Asked about the new rollback feature in SLES 12 which works with Btrfs, Eckermann said for new installations, the _default_ filesystem for the operating system would be Btrfs. "Thus all customers by default get the rollback functionality. A customer can chose other filesystems (xfs, ext-family) for the OS as well, but won't get the rollback functionality."
He said that for data partitions and applications the default filesystem would be xfs, as there were known performance penalties for the Copy-on-Write functionality (this applies to all filesystems based on CoW, not only btrfs!) for example when storing large database files or VM images. "As we do not want customers to run into this unexpectedly, we are setting the default for data and applications to "xfs" (which we do support for 12 years already)."
Eckermann said there were good reasons why a customer might chose Btrfs for data - which was supported as well.
For example, "The integration of Samba 4.x with btrfs (Server-side-copy) and snapper (FSRVP) and using btrfs for /home/<User> in combination with pam_snapper".
SLES 12 also has the ability to patch a running kernel using kGraft, a kernel module that SUSE announced in February.
Eckermann said the release had this technology included in the kernel.
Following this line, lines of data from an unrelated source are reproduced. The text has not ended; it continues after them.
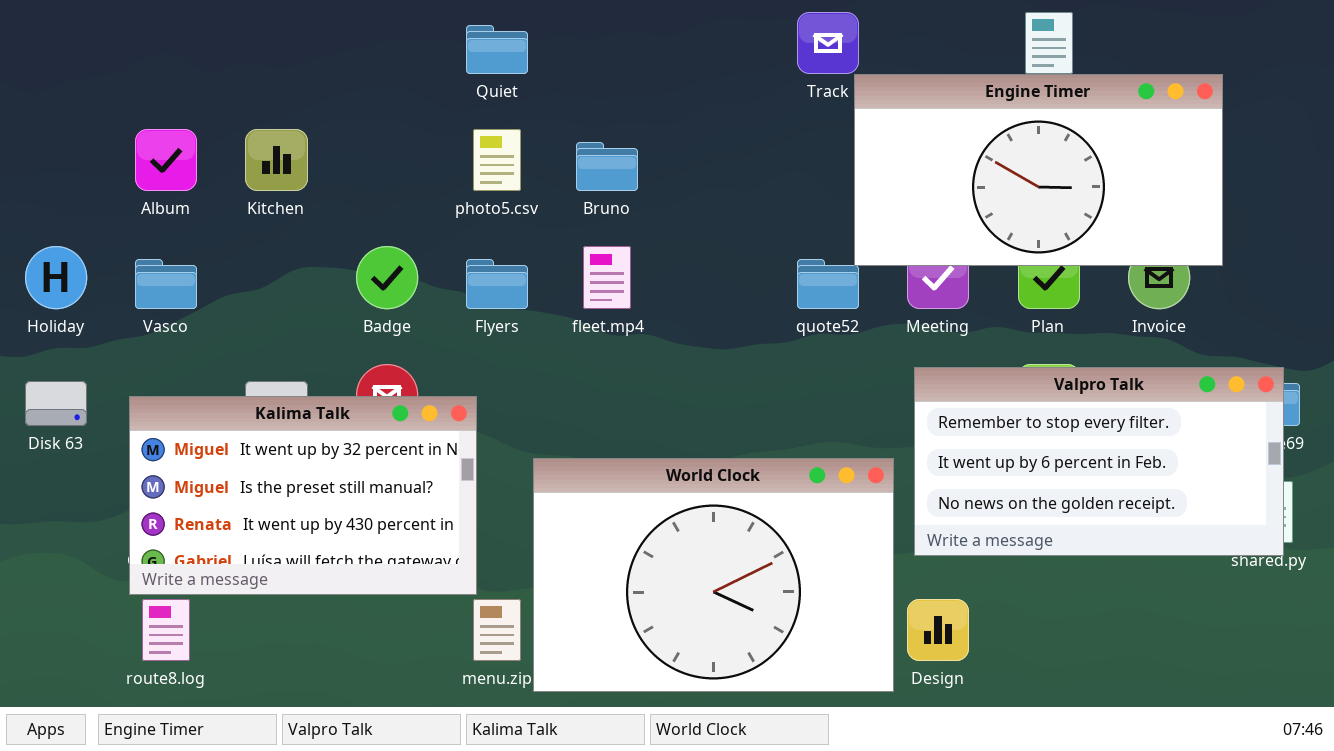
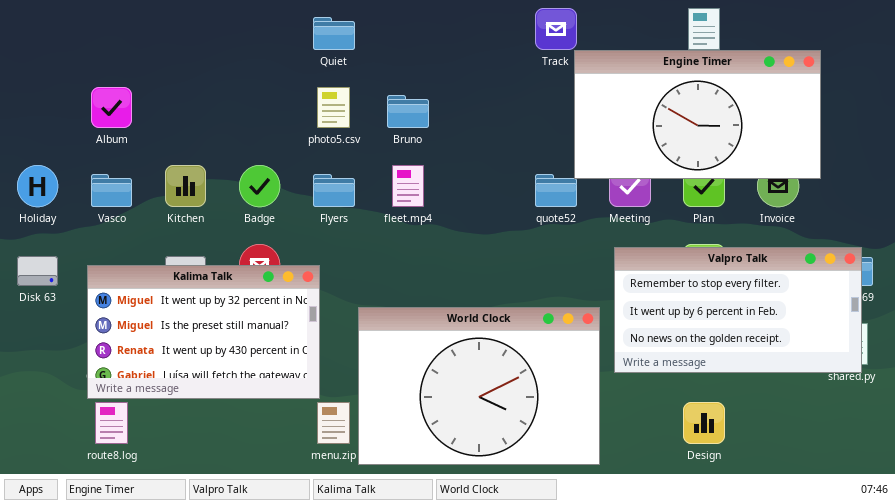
Kitchen: [245,129,308,191] -> [165,165,206,207], moved
Design: [907,599,969,661] -> [683,402,725,444], moved

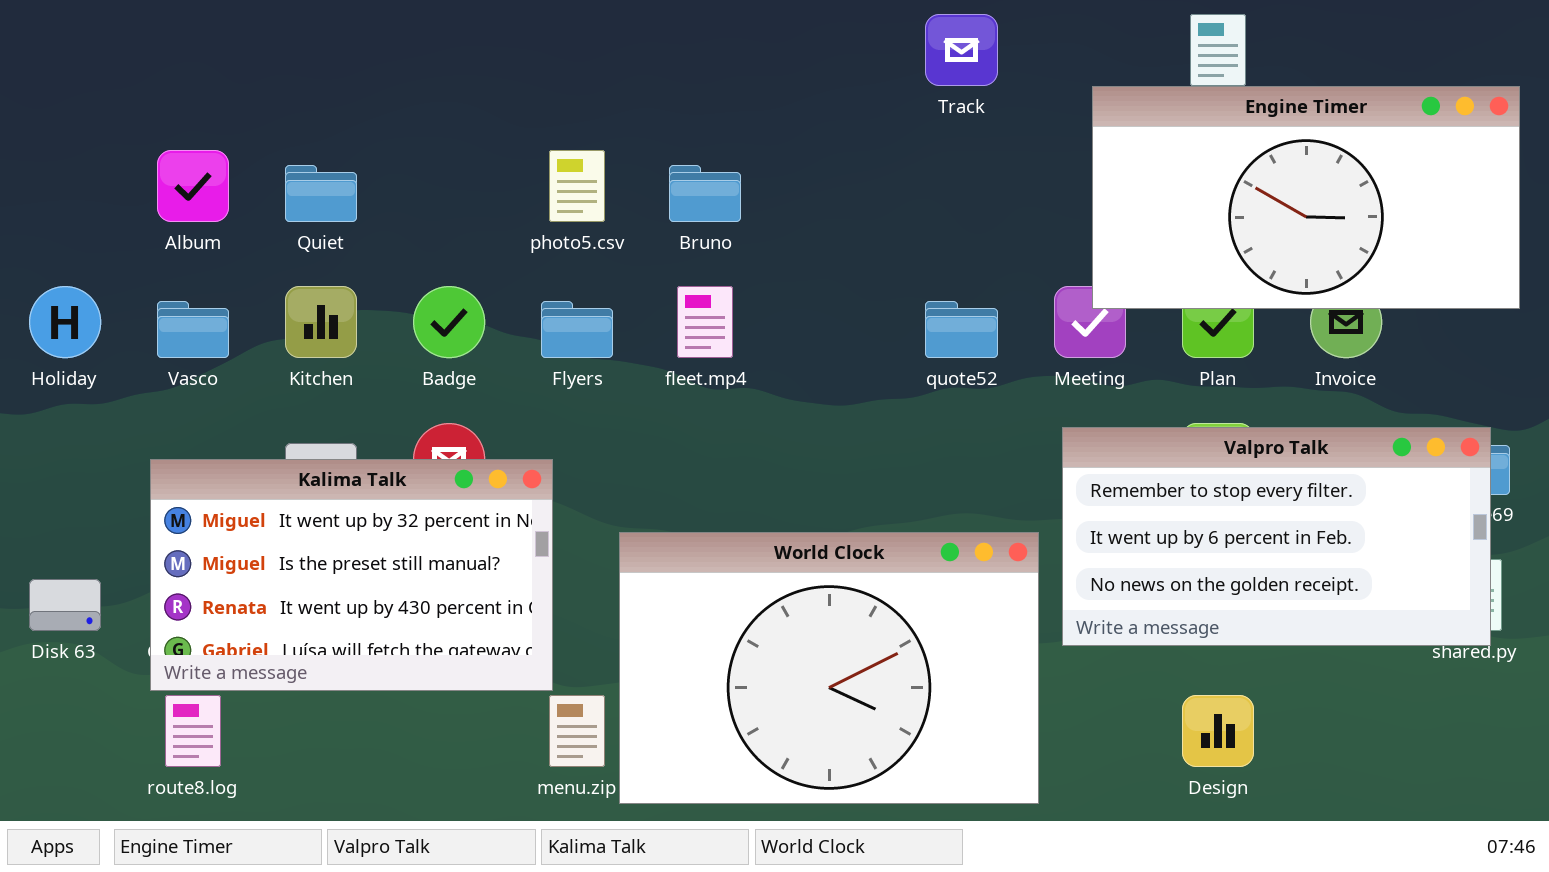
Quiet: [313,17,355,50] -> [285,165,357,222], moved
Engine Timer: [574,50,821,179] -> [1092,86,1520,309], moved
Disk 63: [17,256,58,286] -> [29,579,101,631], moved

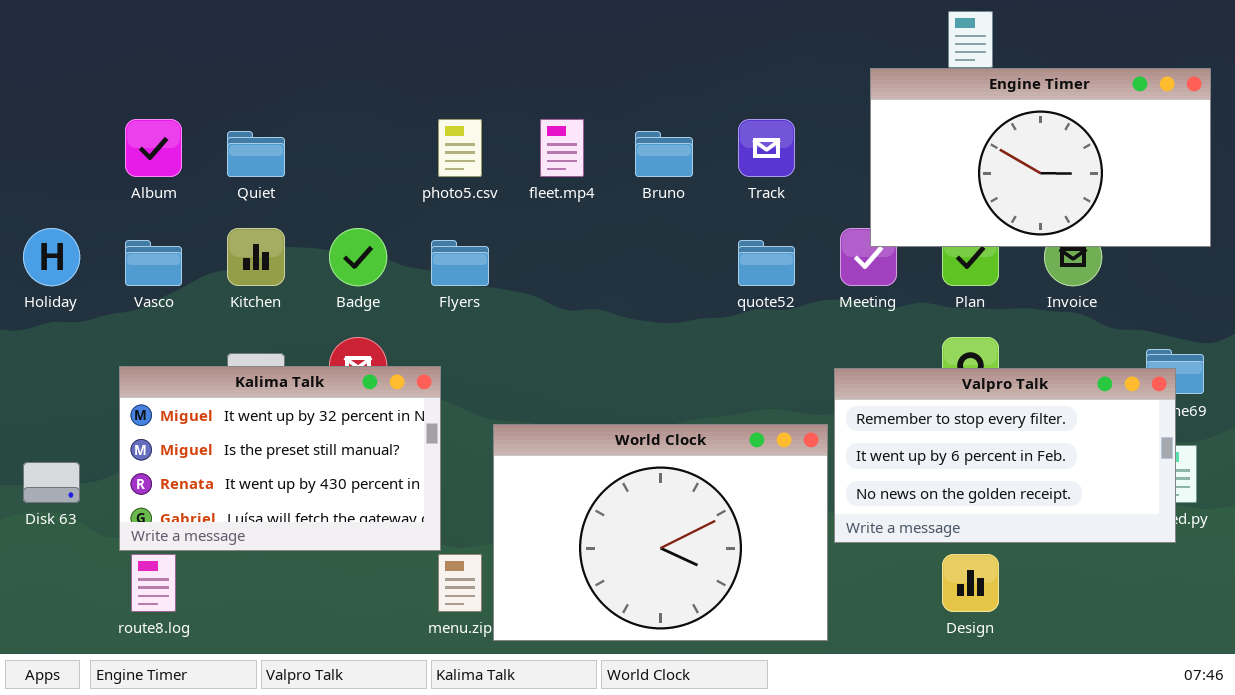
Track: [925,14,998,86] -> [738,119,795,177], moved
Bruno: [669,165,741,222] -> [635,131,693,177], moved
fleet.mp4: [677,286,733,358] -> [540,119,584,177], moved
Valpro Talk: [1062,427,1491,646] -> [834,368,1176,543], moved

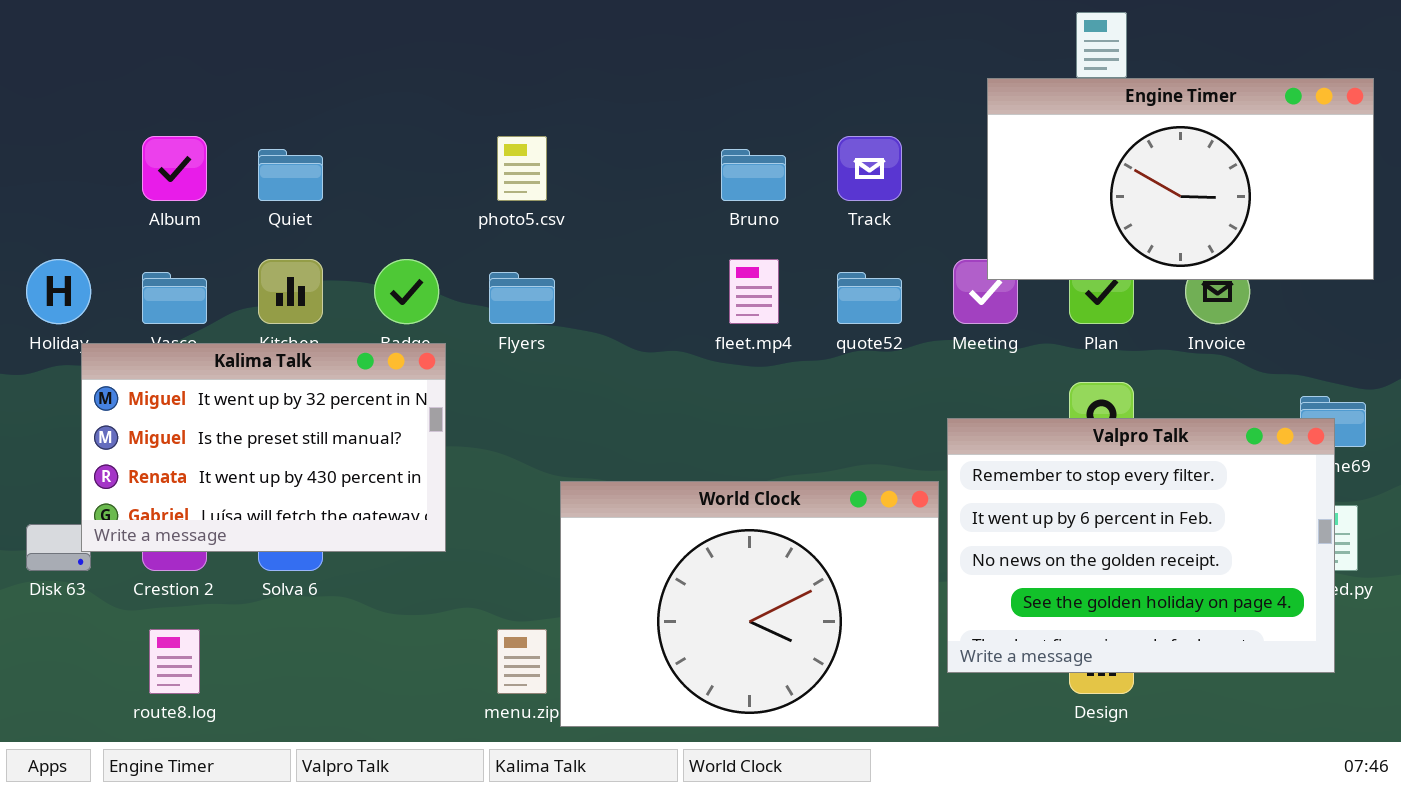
fleet.mp4: [540,119,584,177] -> [729,259,779,324], moved
Kalima Talk: [119,366,441,551] -> [81,343,446,552], moved
Valpro Talk: [834,368,1176,543] -> [947,418,1335,673], resized

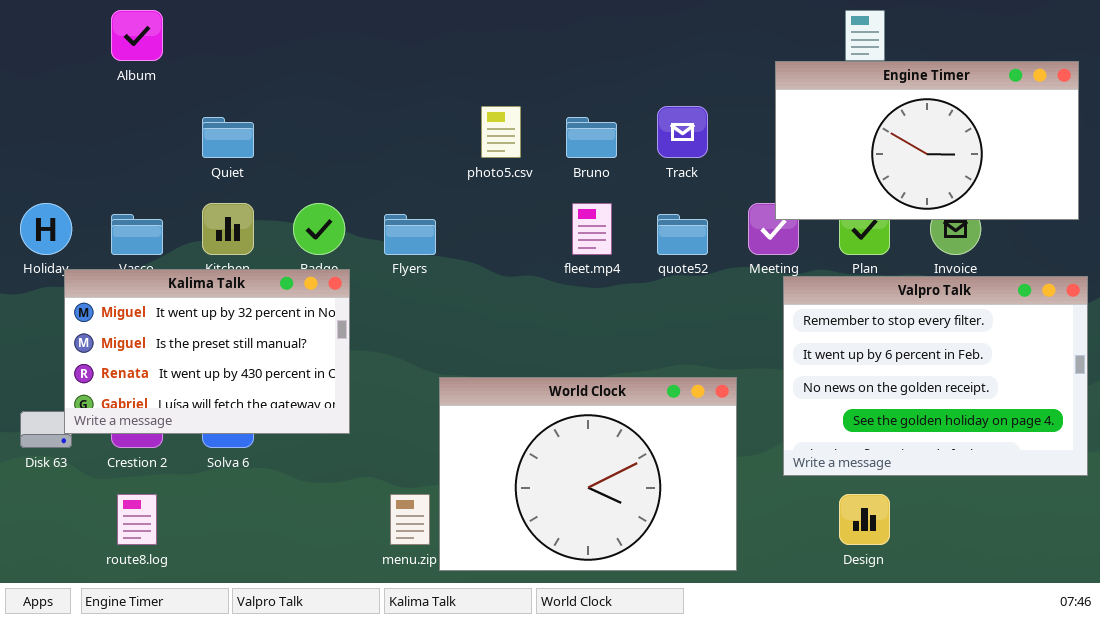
Album: [142,136,207,201] -> [111,10,163,61], moved
photo5.csv: [497,136,547,201] -> [481,106,521,158], moved
Valpro Talk: [947,418,1335,673] -> [783,276,1088,476], moved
"However, obviously this needs KMPs (kernel module packages) to be produced, tested and delivered, which (the KMPs) then contain the kernel live patches (applied as a kernel module).
"Those KMPs will be delivered by SUSE as a separate subscription/service starting a 'bit later' than now."
The KMPs are likely to be ready by the time the company holds its annual conference, SUSECon, in Orlando, Florida, in mid-November.
Other features in the release are full support for the open source database system MariaDB - which replaced MySQL - support for the open-vm-tools together with VMware for better integration into VMware-based hypervisor environments, and integration of Linux containers into the virtualisation management infrastructure (lib-virt).
Additionally, Docker is provided as a technology preview and there is support for the 64-bit Little-Endian variant of IBM's POWER architecture, and continued support for the Intel 64/AMD64 and IBM System Z architectures.